Growing up in rural Mississippi, Ward strongly narrates the pressures of life with men committing a crime, leaving their families, and women being left to take care of the family. The author explores the dilemma related to the finality of death. According to Ward, all the circumstances and odds left a young black man with no eventuality other than death. For instance, Ward posits that she did not know how much her friend C.J. did not like selling drugs under the tree and that he wanted a better life but did not know how to get it (Ward 78). Consequently, the author argues that opportunities were limited due to their race as African Americans. Thus, One was in a constant dilemma to commit crimes to at least survive or die in poverty.
Throughout the memoir, Ward is in a quandary that circumstances in her home in Mississippi are not favorable for an African American. The young and older generations engage in drugs and substance abuse to cope with life and high school dropout rates. Ward is, therefore, in a dilemma when she is presented with an opportunity to study in a private school funded by her mother’s employer (132).

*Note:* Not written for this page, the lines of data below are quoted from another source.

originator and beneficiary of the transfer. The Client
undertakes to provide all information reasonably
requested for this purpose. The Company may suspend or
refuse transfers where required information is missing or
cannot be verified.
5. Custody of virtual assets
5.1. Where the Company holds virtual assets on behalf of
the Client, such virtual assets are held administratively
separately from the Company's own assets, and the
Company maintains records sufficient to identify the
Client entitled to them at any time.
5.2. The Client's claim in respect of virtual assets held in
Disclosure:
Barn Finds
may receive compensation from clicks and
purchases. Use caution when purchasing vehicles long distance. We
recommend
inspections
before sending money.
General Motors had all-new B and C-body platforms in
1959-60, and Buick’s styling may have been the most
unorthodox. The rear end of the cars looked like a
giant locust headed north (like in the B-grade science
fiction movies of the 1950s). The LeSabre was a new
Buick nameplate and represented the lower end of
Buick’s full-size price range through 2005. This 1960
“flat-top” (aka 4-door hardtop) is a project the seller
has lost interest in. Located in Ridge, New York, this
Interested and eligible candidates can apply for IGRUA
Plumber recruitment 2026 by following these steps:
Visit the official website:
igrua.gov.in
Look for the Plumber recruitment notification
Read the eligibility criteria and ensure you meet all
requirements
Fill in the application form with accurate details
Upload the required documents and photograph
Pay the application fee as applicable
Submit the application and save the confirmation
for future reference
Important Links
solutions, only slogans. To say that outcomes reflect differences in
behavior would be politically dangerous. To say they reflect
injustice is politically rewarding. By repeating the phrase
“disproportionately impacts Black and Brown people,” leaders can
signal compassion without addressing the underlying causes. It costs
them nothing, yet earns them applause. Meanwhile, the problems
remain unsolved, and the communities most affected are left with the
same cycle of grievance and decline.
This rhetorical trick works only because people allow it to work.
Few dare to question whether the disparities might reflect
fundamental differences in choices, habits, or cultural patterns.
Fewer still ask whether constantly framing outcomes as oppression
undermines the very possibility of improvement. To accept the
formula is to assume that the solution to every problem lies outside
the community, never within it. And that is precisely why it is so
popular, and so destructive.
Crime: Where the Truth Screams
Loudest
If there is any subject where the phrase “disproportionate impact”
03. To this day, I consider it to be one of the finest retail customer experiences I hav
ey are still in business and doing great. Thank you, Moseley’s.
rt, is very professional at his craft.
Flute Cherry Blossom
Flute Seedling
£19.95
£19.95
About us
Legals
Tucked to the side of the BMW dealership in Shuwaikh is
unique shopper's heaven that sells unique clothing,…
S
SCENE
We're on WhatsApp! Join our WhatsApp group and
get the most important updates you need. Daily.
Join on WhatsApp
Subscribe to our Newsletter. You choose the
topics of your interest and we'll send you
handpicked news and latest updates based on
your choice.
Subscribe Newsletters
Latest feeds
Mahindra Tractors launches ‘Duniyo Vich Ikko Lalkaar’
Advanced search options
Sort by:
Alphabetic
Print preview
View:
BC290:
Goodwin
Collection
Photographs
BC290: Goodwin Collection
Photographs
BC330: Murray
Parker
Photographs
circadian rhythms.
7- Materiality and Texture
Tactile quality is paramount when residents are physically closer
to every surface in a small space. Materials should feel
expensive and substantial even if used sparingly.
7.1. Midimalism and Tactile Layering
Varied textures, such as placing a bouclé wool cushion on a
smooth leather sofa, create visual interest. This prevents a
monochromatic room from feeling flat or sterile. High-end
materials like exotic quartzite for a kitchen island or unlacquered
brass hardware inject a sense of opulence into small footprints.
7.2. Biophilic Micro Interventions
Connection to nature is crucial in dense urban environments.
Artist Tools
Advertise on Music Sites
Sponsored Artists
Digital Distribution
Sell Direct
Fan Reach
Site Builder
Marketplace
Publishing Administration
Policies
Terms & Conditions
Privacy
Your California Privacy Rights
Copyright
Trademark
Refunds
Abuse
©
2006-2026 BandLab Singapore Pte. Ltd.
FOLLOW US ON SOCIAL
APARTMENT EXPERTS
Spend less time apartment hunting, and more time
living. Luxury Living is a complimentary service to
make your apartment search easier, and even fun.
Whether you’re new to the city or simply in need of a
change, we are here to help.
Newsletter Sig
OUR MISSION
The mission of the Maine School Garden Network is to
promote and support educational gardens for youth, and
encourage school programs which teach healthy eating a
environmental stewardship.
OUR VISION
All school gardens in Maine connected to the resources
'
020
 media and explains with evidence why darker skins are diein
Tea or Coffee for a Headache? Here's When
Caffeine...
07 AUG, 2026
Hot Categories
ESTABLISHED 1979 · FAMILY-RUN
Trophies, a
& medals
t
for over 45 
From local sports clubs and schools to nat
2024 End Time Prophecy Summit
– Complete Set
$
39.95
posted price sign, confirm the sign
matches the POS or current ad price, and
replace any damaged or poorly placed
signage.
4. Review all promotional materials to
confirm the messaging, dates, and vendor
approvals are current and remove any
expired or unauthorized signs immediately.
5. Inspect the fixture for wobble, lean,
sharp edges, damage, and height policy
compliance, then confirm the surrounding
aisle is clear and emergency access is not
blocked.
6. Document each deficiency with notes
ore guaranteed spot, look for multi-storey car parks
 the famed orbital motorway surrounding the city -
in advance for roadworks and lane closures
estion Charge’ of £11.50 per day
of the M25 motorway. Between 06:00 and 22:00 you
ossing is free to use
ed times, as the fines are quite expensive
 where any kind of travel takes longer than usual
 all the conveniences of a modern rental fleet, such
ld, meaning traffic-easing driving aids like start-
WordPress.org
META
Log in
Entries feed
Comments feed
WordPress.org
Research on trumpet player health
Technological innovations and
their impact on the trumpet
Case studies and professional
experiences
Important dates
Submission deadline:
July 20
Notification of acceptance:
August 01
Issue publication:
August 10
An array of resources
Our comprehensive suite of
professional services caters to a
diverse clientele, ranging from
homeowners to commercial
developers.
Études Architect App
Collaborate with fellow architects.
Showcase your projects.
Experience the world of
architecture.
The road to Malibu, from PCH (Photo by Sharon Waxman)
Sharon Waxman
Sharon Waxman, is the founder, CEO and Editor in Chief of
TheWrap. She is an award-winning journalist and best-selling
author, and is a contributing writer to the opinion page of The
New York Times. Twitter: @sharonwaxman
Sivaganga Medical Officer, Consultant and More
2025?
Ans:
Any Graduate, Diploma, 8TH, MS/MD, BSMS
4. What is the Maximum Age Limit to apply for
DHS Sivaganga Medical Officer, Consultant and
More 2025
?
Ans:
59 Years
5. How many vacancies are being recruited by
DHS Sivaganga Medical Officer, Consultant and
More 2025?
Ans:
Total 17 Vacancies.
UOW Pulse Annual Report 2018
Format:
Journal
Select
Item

She has two options: enduring bullying at her public school and having no chance of making it to college or going to public school but still suffering due to racism.
Throughout her memoir, Ward constantly struggles to understand why she lost her close friends and family. She later realizes that her brothers and close friends died due to historical and systemic racism and economic injustices that forced them to engage in drug and substance abuse and the dissolution of families among the African American communities. Thus Ward posits, ” here at the confluence of history, of racism, of poverty and of economic power, this is what our lives are worth: nothing. We inherited these things that breed despair” (237). The author realizes that her community was in a dilemma, and either way, the results did not favor African Americans.
As the memoir concludes, Ward is still in a dilemma. The grief due to her brother’s death is too much for her to bear. She struggles between living in the uncertainty of a world full of racism where women continue to bear the burden of burial or telling a story of her community and highlighting systemic racism injustices and their effects on the African-American community. The author explains that she sometimes struggles when she remembers the loss of her close people, and thus she posits, “it is not easy. I continue. Sometimes I am tireless. And sometimes I am weary” (Ward 251). Therefore, the author still has unanswered questions concerning the factors that contributed to the death of the men in her life.
Work Cited
Ward, Jesmyn. Men We Reaped. Bloomsbury Publishing, 2013.